Na situação actual sabemos que não é fácil às organizações representativas evitarem uma prática do desporto que procura copiar os modelos dominantes. É este modelo que as mobiliza porque é um modelo que, apesar de tudo, lhes dá visibilidade. Mas a prazo serão confrontados com objectivos alcançados, que não corresponderão aos interesses daqueles que representam. Os vícios e os excessos que passam pelo desporto contemporâneo transportar-se-ão para o desporto para deficientes agravando a sua própria possibilidade de desenvolvimento. O que agora é um ganho ( o aumento da visibilidade)pode transformar-se a prazo num problema maior ( o aumento da exclusão).E esse é um risco que deve ser evitado. Dando atenção aos que pretendem competir ao mais elevado nível desportivo mas nunca esquecendo o desporto para os restantes. Que são afinal a maioria.

6 comentários:

Anónimo disse...

É como a história do ovo e da galinha.

Onde começam os da alta competição?
Não é n'"o desporto para os restantes?"

Onde está o problema?
Tanta prosa que podia ser resumida num parágrafo...

Anónimo disse...

Existem coisas que o comum dos mortais não enxerga.E isto pode ser resumido num parágrafo e aplica-se bem ao anónimo das 17.15h.

ACC

Anónimo disse...

Estes dois comentários anteriores são muito esclarecedores e um grande contributo para o debate (!!!)... já não há paciência.:( Anónimo ou ACC ou...

Anónimo disse...

O José Constantino tem razão
A análise económica mostra que o valor do desporto para todos é superior ao da alta competição.
Os resultados das contas são intuitivos. O mesmo se passa nos paraolimpicos e nos deficientes.
Se cem praticantes de alta competição movem alguns milhões de euros se tivermos 1 milhão de praticantes a investirem 10 euros por cabeça o valor alcançado é igual a 10 milhões de euros.
O investimento público português preferindo a alta competição e o desporto profissional impede a geração de valores económicos mais elevados prejudicando as empresas que se situam a jusante e poderiam beneficiar desse esforço eficaz em regra desenvolvido pelo associativismo de base.
A criação de uma organização ao nível de Comité Olímpico para os paraolimpicos relaciona-se também com a tradição portuguesa de criação de instituições sem se saber exactamente a que fim se destina e se não era melhor usar medidas alternativas que beneficiassem ainda mais a população e os seus atletas de topo.

Anónimo disse...

Já dizia o poeta numa carta a um amigo, pedindo-lhe desculpa de tão grande a missiva pois não tinha muito tempo para a escrever mais curta.

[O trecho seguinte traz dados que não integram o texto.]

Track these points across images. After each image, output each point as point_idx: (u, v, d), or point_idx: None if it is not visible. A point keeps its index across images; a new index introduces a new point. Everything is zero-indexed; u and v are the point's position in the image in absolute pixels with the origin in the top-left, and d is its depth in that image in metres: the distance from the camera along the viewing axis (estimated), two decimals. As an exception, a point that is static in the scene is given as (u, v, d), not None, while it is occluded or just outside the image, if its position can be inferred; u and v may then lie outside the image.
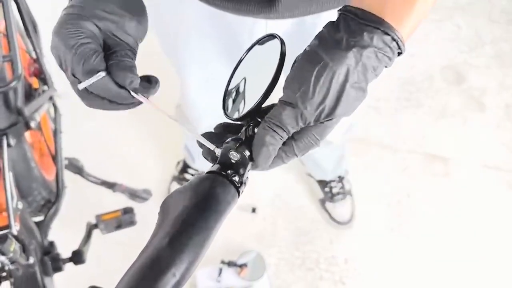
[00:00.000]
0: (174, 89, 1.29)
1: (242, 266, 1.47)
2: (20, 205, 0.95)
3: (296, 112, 0.43)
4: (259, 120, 0.47)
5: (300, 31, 0.84)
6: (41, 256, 1.04)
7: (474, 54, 2.08)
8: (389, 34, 0.43)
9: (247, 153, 0.46)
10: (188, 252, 0.39)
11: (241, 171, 0.46)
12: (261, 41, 0.51)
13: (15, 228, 0.87)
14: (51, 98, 1.28)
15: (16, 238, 0.88)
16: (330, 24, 0.45)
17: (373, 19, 0.43)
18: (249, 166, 0.47)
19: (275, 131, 0.44)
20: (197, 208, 0.41)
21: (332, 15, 0.75)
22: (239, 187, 0.46)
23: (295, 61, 0.46)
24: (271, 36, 0.49)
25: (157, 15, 0.94)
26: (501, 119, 1.88)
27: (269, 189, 1.68)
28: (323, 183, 1.61)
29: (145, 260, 0.38)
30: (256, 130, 0.46)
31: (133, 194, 1.52)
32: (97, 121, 1.86)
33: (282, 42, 0.47)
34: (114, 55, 0.47)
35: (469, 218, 1.62)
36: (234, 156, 0.46)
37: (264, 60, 0.51)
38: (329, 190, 1.60)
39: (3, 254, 0.83)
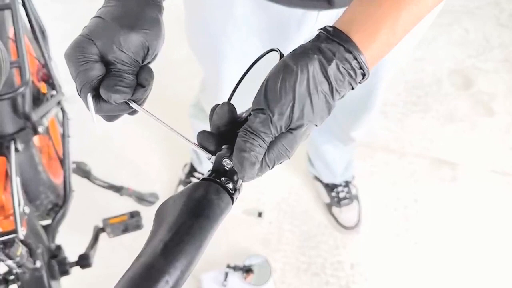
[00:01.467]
0: (187, 89, 1.27)
1: (248, 271, 1.47)
2: (27, 210, 0.96)
3: (266, 117, 0.44)
4: None
5: None
6: (48, 259, 1.05)
7: (482, 58, 2.07)
8: (351, 52, 0.45)
9: None
10: (181, 259, 0.39)
11: (235, 178, 0.47)
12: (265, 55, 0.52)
13: (22, 233, 0.88)
14: (59, 103, 1.29)
15: (23, 242, 0.89)
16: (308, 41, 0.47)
17: (342, 36, 0.45)
18: None
19: (252, 138, 0.44)
20: (191, 215, 0.42)
21: None
22: (233, 193, 0.47)
23: None
24: (274, 51, 0.50)
25: (199, 11, 0.94)
26: (510, 124, 1.86)
27: (275, 194, 1.68)
28: (329, 188, 1.61)
29: (139, 267, 0.39)
30: None
31: (140, 198, 1.53)
32: (105, 125, 1.87)
33: (282, 57, 0.48)
34: (105, 76, 0.49)
35: (477, 224, 1.61)
36: (228, 163, 0.47)
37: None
38: (336, 195, 1.60)
39: (10, 258, 0.84)
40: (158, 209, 0.44)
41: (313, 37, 0.47)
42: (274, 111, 0.44)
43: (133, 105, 0.50)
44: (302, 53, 0.45)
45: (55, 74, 1.25)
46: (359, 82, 0.47)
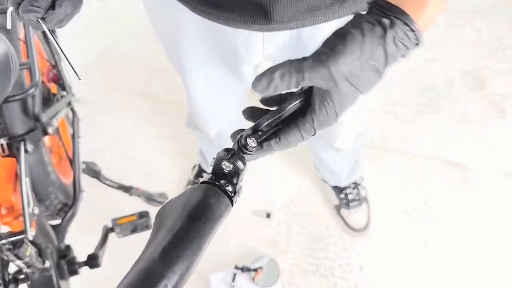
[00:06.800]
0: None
1: (256, 269, 1.47)
2: (36, 210, 0.97)
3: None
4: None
5: (299, 44, 0.83)
6: (57, 259, 1.06)
7: (495, 59, 2.04)
8: (408, 25, 0.47)
9: (239, 163, 0.47)
10: (180, 263, 0.39)
11: (234, 180, 0.47)
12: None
13: (31, 234, 0.89)
14: (69, 103, 1.30)
15: (32, 242, 0.90)
16: (357, 14, 0.49)
17: (396, 10, 0.47)
18: (242, 175, 0.47)
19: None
20: (189, 219, 0.42)
21: (330, 26, 0.74)
22: (232, 196, 0.46)
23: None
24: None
25: (161, 25, 0.96)
26: (523, 125, 1.84)
27: (284, 195, 1.68)
28: (338, 189, 1.60)
29: (137, 272, 0.38)
30: (247, 140, 0.48)
31: (149, 198, 1.54)
32: (115, 125, 1.89)
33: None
34: None
35: (488, 227, 1.59)
36: (227, 166, 0.47)
37: None
38: (345, 197, 1.59)
39: (19, 258, 0.85)
40: (158, 212, 0.44)
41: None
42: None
43: (41, 23, 0.58)
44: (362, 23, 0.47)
45: (65, 75, 1.26)
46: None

Assim o fez em parte o anónimo das 17:15, ainda que em mais do que um parágrafo.

Já o autor do texto assim não fez.
Apresenta um texto um pouco longo e que aborda diferentes e importantes conteúdos do Desporto para Deficientes. Talvez se Prof. JMC resumisse as suas preocupações à "história do ovo e da galinha", o texto não necessitasse de tanta prosa.
Mas as preocupações abordadas não devem ser confundidas como de pormenores sem importância se tratassem perante tão difícil dilema que só os Deuses poderão, quiçá, resolver. Estas inquietações reflectem problemas reais e com elevada importância e que dizem respeito a ser humanos ainda que portadores de deficiências. Problemas que assim se queira não são de resolução difícil. Problemas que resolvidos serão um investimento quer a nível humano, social e económico.

Ignorar os problemas da grande maioria dos portadores de deficiência por um lado e bater palmas às medalhas dos deficientes acompanhando até com umas lágrimas a rolarem pelo rosto para se tomar o sabor salgado, não é sensibilidade, muito menos humanidade... quanto mais poderá ser má fé e hipocrisia.

Anónimo disse...

"Que são afinal a maioria"... silenciosa.